2018-02-19 14:13:31 -08:00
Steve Yen
720010783e scorch zap InitSegmentBase() helper func
Refactored out a zap.InitSegmentBase() func so that non-zap packages
can create SegmentBase instances.
2018-02-19 14:13:31 -08:00
Steve Yen
fe544f3352 scorch zap merge uses enumerator for vellum.Iterator's 2018-02-12 21:28:46 -08:00
Steve Yen
a073424e5a scorch zap dict.postingsListFromOffset() method
A helper method that can create a PostingsList if the caller already
knows the postingsOffset.
2018-02-12 20:54:07 -08:00
Steve Yen
2158e06c40 scorch zap merge collects dicts & itrs in lock-step
The theory with this change is that the dicts and itrs should be
positionally in "lock-step" with paired entries.

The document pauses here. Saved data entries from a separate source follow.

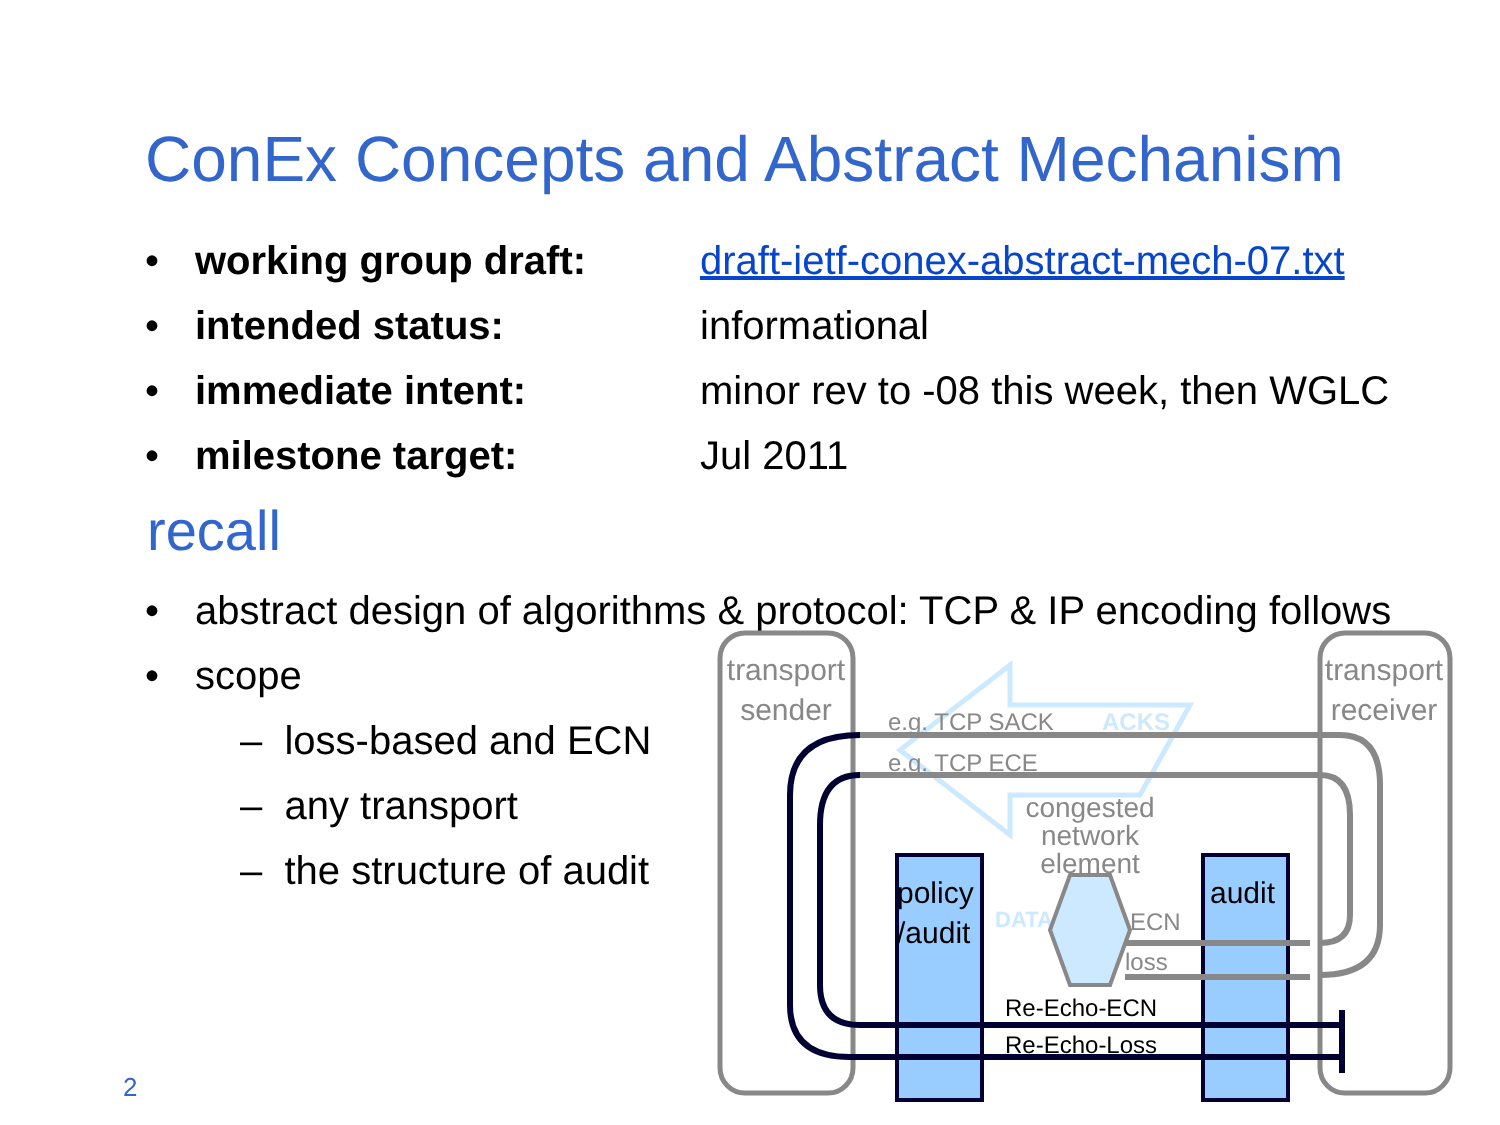ConEx Concepts and Abstract Mechanism
• working group draft: draft-ietf-conex-abstract-mech-07.txt
• intended status: informational
• immediate intent: minor rev to -08 this week, then WGLC
• milestone target: Jul 2011
recall
• abstract design of algorithms & protocol: TCP & IP encoding follows
• scope
– loss-based and ECN
– any transport
– the structure of audit
transport
sender
transport
receiver
e.g. TCP SACK
ACKS
e.g. TCP ECE
congested
network
element
policy
/audit
audit
DATA
ECN
loss
Re-Echo-ECN
Re-Echo-Loss
2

And, since later code also uses the same array indexing to access the
drops and newDocNums, those also need to be positionally in pair-wise
lock-step, too.
2018-02-12 20:54:07 -08:00
Steve Yen
95a4f37e5c scorch zap enumerator impl that joins multiple vellum iterators
Unlike vellum's MergeIterator, the enumerator introduced in this
commit doesn't merge when there are matching keys across iterators.

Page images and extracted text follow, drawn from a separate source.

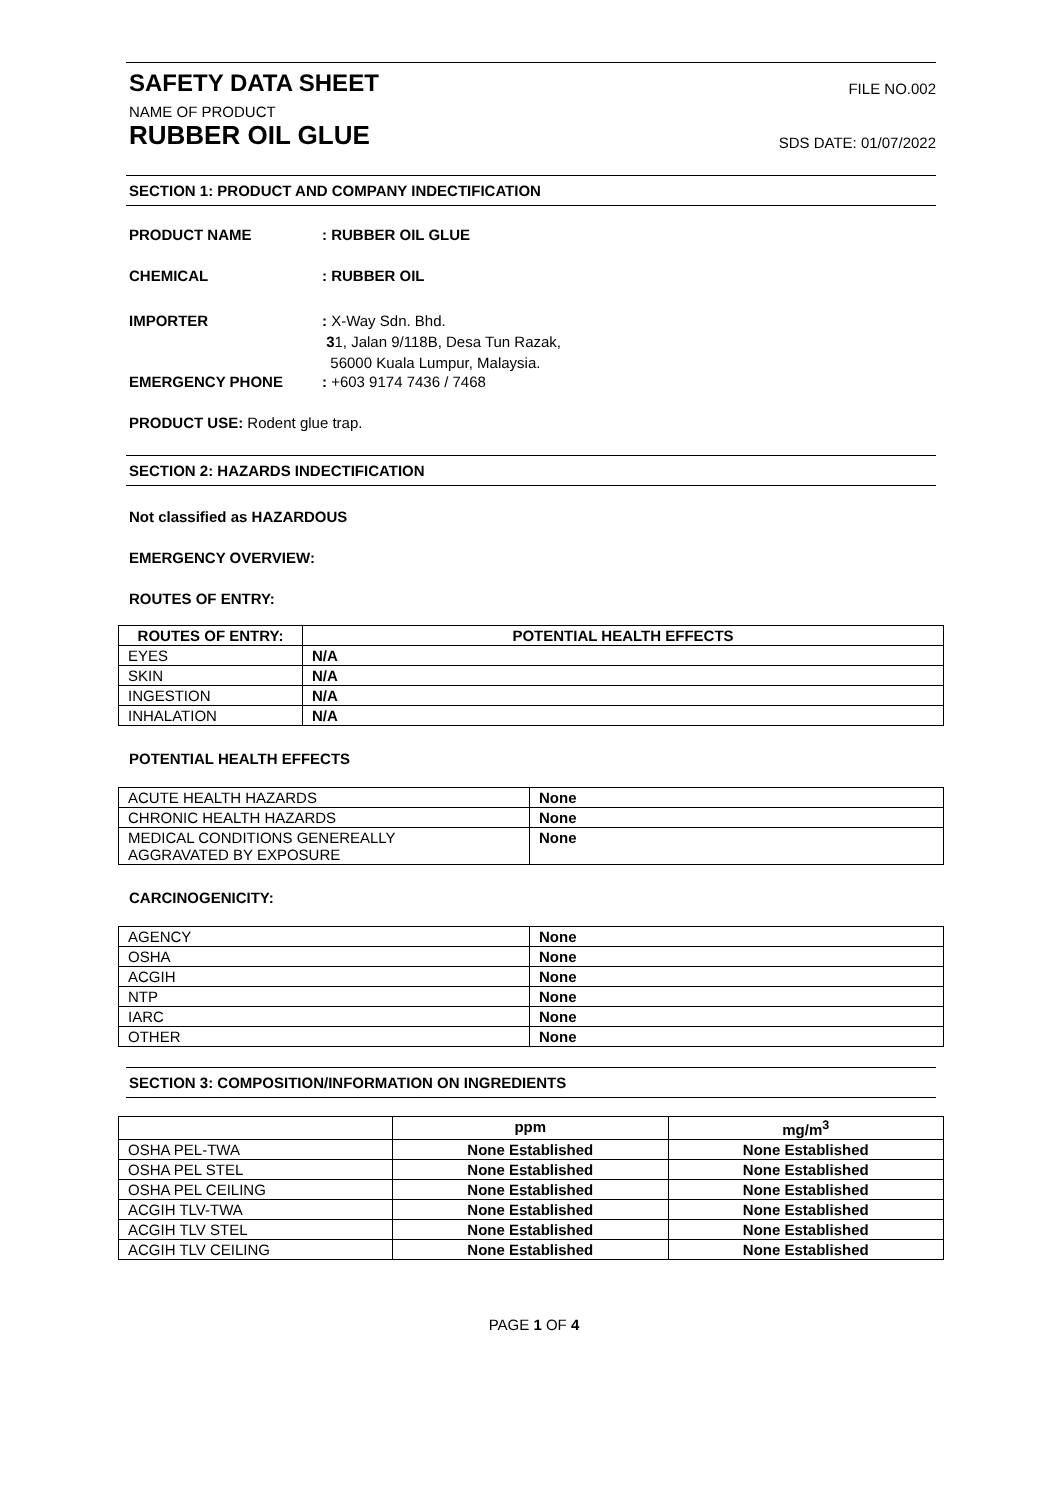SAFETY DATA SHEET FILE NO.002
NAME OF PRODUCT
RUBBER OIL GLUE SDS DATE: 01/07/2022
SECTION 1: PRODUCT AND COMPANY INDECTIFICATION
PRODUCT NAME: RUBBER OIL GLUE
CHEMICAL: RUBBER OIL
IMPORTER: X-Way Sdn. Bhd.
31, Jalan 9/118B, Desa Tun Razak,
56000 Kuala Lumpur, Malaysia.
EMERGENCY PHONE: +603 9174 7436 / 7468
PRODUCT USE: Rodent glue trap.
SECTION 2: HAZARDS INDECTIFICATION
Not classified as HAZARDOUS
EMERGENCY OVERVIEW:
ROUTES OF ENTRY:
| ROUTES OF ENTRY: | POTENTIAL HEALTH EFFECTS |
| --- | --- |
| EYES | N/A |
| SKIN | N/A |
| INGESTION | N/A |
| INHALATION | N/A |
POTENTIAL HEALTH EFFECTS
| ACUTE HEALTH HAZARDS | None |
| CHRONIC HEALTH HAZARDS | None |
| MEDICAL CONDITIONS GENEREALLY AGGRAVATED BY EXPOSURE | None |
CARCINOGENICITY:
| AGENCY | None |
| OSHA | None |
| ACGIH | None |
| NTP | None |
| IARC | None |
| OTHER | None |
SECTION 3: COMPOSITION/INFORMATION ON INGREDIENTS
| | ppm | mg/m<sup>3</sup> |
| --- | --- | --- |
| OSHA PEL-TWA | None Established | None Established |
| OSHA PEL STEL | None Established | None Established |
| OSHA PEL CEILING | None Established | None Established |
| ACGIH TLV-TWA | None Established | None Established |
| ACGIH TLV STEL | None Established | None Established |
| ACGIH TLV CEILING | None Established | None Established |
PAGE 1 OF 4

Instead, the enumerator implementation provides a traversal of all the
tuples of (key, iteratorIndex, val) from the underlying vellum
iterators, ordered by key ASC, iteratorIndex ASC.
2018-02-12 20:54:06 -08:00
Steve Yen
e37c563c56 scorch zap merge move fieldDvLocsOffset var declaration
Move the var declaration to nearer where its used.
2018-02-08 18:03:09 -08:00
Steve Yen
f177f07613 scorch zap segment merging reuses prealloc'ed PostingsIterator
During zap segment merging, a new zap PostingsIterator was allocated
for every field X segment X term.

This change optimizes by reusing a single PostingsIterator instance
per persistMergedRest() invocation.

And, also unused fields are removed from the PostingsIterator.
2018-02-08 17:24:30 -08:00
Steve Yen
ed4826b189 scorch zap merge optimization to byte-copy storedDocs
The optimization to byte-copy all the storedDocs for a given segment
during merging kicks in when the fields are the same across all
segments and when there are no deletions for that given segment.  This
can happen, for example, during data loading or insert-only scenarios.

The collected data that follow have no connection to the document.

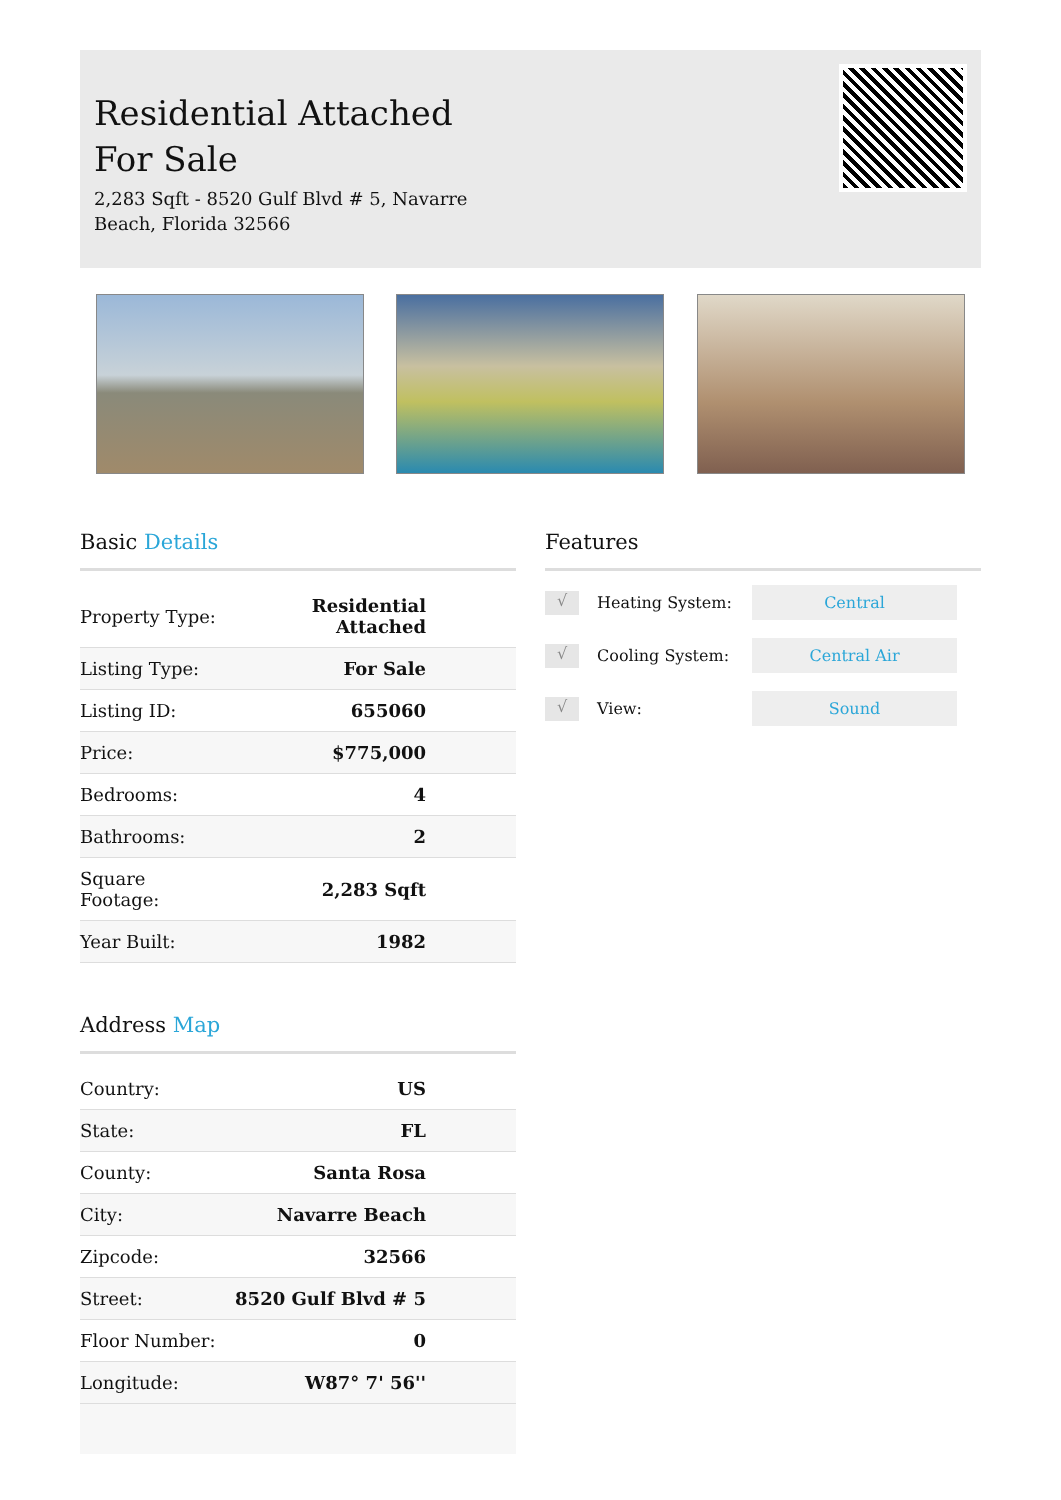Residential Attached For Sale
2,283 Sqft - 8520 Gulf Blvd # 5, Navarre Beach, Florida 32566
Basic Details
| Property Type: | Residential Attached |
| Listing Type: | For Sale |
| Listing ID: | 655060 |
| Price: | $775,000 |
| Bedrooms: | 4 |
| Bathrooms: | 2 |
| Square Footage: | 2,283 Sqft |
| Year Built: | 1982 |
Address Map
| Country: | US |
| State: | FL |
| County: | Santa Rosa |
| City: | Navarre Beach |
| Zipcode: | 32566 |
| Street: | 8520 Gulf Blvd # 5 |
| Floor Number: | 0 |
| Longitude: | W87° 7' 56'' |
Features
√ Heating System: Central
√ Cooling System: Central Air
√ View: Sound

As part of this commit, the Segment.copyStoredDocs() method was added,
which uses a single Write() call to copy all the stored docs bytes of
a segment to a writer in one shot.

And, getDocStoredMetaAndCompressed() was refactored into a related
helper function, getDocStoredOffsets(), which provides the storedDocs
metadata (offsets & lengths) for a doc.
2018-02-08 09:08:35 -08:00
Steve Yen
0b50a20cac scorch zap move docDropped const to earlier in file 2018-02-08 09:06:31 -08:00
Steve Yen
822457542e scorch zap VERSION bump: check whether fields are the same at merge
COMPATIBILITY NOTE: scorch zap version bumped in this commit.

The version bump is because mergeFields() now computes whether fields
are the same across segments and it relies on the previous commit
where fieldID's are assigned in field name sorted order (albeit with
_id field always having fieldID of 0).

Potential future commits might rely on this info that "fields are the
same across segments" for more optimizations, etc.
2018-02-08 09:06:30 -08:00
Steve Yen
ffdeb8055e scorch sorts fields by name to assign fieldID's
This is a stepping stone to allow easier future comparisons of field
maps and potential merge optimizations.

In bleve-blast tests on a 2015 macbook (50K wikipedia docs, 8
indexers, batch size 100, ssd), this does not seem to have a distinct
effect on indexing throughput.
2018-02-08 09:06:30 -08:00
Steve Yen
a83ee0f364 scorch zap.MergeToWriter() takes SegmentBases instead of Segments
This change turns zap.MergeToWriter() into a public func, so that it's
now directly callable from outside packages (such as from scorch's
top-level merger or persister).  And, MergerToWriter() now takes input
of SegmentBases instead of Segments, so that it can now work on either
in-memory zap segments or file-based zap segments.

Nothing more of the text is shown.